Task material:
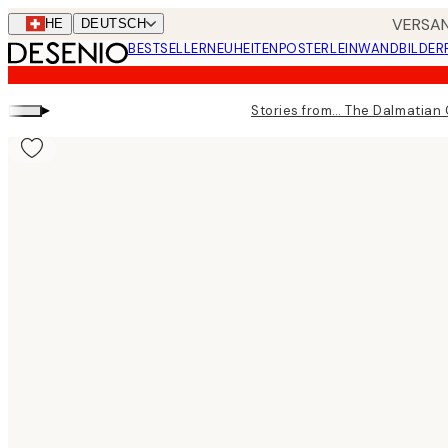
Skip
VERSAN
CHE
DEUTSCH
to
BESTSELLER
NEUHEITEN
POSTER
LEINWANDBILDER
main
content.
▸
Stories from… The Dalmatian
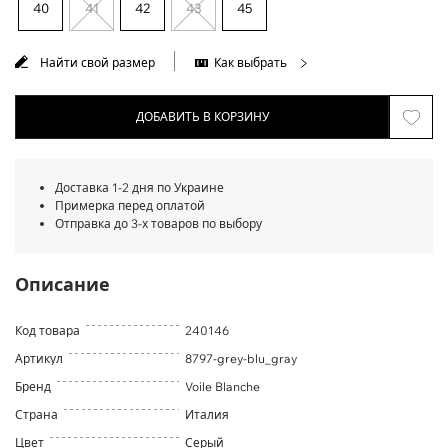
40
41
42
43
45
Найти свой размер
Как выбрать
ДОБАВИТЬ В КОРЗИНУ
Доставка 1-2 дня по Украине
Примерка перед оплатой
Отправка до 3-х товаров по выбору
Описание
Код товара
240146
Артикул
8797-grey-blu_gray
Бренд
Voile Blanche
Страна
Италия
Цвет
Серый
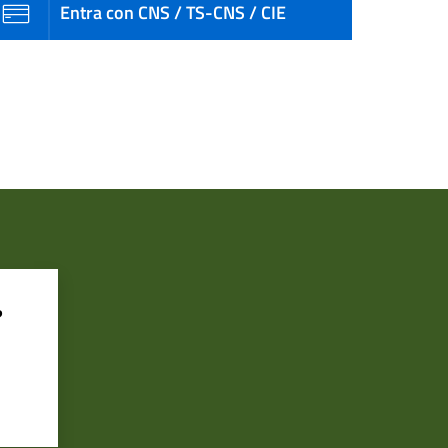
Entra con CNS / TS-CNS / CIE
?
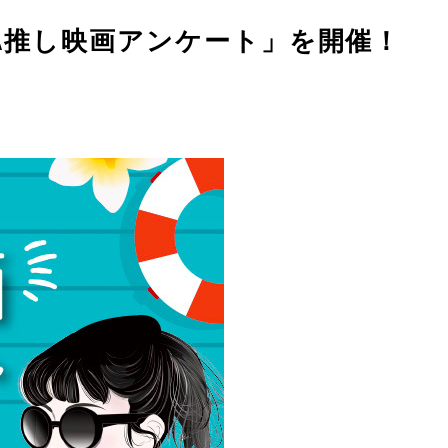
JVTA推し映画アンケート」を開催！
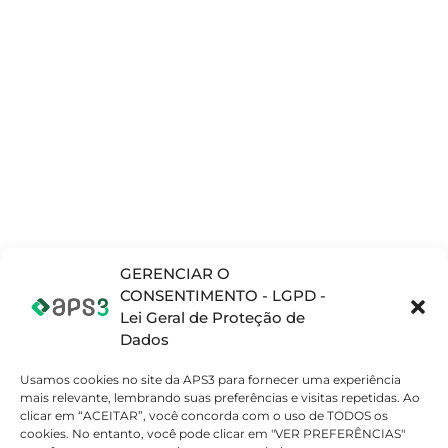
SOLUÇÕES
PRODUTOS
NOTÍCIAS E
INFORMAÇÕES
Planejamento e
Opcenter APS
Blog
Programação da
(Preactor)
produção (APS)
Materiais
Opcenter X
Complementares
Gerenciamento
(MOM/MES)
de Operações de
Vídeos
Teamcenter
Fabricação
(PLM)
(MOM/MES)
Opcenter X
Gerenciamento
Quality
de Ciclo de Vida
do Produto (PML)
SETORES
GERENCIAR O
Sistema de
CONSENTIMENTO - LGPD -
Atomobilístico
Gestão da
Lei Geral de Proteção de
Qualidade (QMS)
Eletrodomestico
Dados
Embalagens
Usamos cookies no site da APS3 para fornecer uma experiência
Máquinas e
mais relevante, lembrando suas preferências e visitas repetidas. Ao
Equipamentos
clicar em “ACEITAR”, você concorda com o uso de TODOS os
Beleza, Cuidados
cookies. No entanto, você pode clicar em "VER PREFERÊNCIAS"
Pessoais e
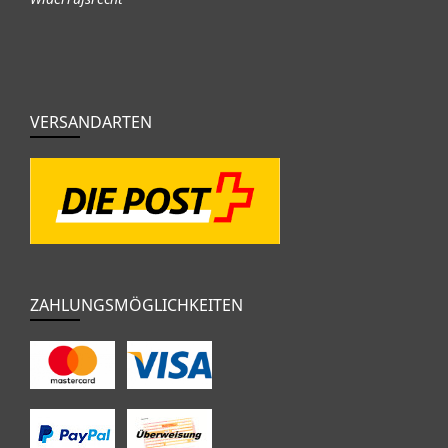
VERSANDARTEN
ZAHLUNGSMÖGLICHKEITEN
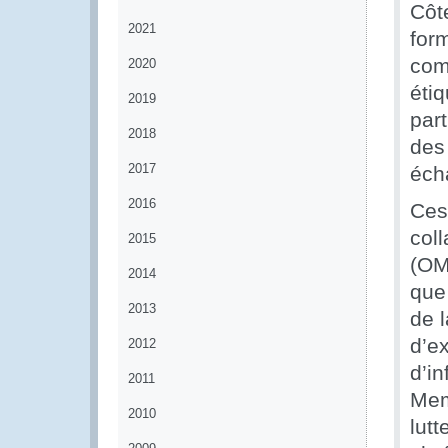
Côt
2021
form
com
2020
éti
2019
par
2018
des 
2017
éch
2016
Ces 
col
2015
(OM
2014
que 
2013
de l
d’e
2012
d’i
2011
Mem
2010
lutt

Exercise prompt: Reproduce the data line by line, substituting "Opcenter Execution" for each occurrence of "Opcenter X" and leaving every other line unchanged. Omit the pictures from the output.

Solution for this problem:
Skip
VERSAN
CHE
DEUTSCH
to
BESTSELLER
NEUHEITEN
POSTER
LEINWANDBILDER
main
content.
▸
Stories from… The Dalmatian
40
41
42
43
45
Найти свой размер
Как выбрать
ДОБАВИТЬ В КОРЗИНУ
Доставка 1-2 дня по Украине
Примерка перед оплатой
Отправка до 3-х товаров по выбору
Описание
Код товара
240146
Артикул
8797-grey-blu_gray
Бренд
Voile Blanche
Страна
Италия
Цвет
Серый
Entra con CNS / TS-CNS / CIE
?
JVTA推し映画アンケート」を開催！
SOLUÇÕES
PRODUTOS
NOTÍCIAS E
INFORMAÇÕES
Planejamento e
Opcenter APS
Blog
Programação da
(Preactor)
produção (APS)
Materiais
Opcenter Execution
Complementares
Gerenciamento
(MOM/MES)
de Operações de
Vídeos
Teamcenter
Fabricação
(PLM)
(MOM/MES)
Opcenter Execution
Gerenciamento
Quality
de Ciclo de Vida
do Produto (PML)
SETORES
GERENCIAR O
Sistema de
CONSENTIMENTO - LGPD -
Atomobilístico
Gestão da
Lei Geral de Proteção de
Qualidade (QMS)
Eletrodomestico
Dados
Embalagens
Usamos cookies no site da APS3 para fornecer uma experiência
Máquinas e
mais relevante, lembrando suas preferências e visitas repetidas. Ao
Equipamentos
clicar em “ACEITAR”, você concorda com o uso de TODOS os
Beleza, Cuidados
cookies. No entanto, você pode clicar em "VER PREFERÊNCIAS"
Pessoais e
VERSANDARTEN
ZAHLUNGSMÖGLICHKEITEN
Côt
2021
form
com
2020
éti
2019
par
2018
des 
2017
éch
2016
Ces 
col
2015
(OM
2014
que 
2013
de l
d’e
2012
d’i
2011
Mem
2010
lutt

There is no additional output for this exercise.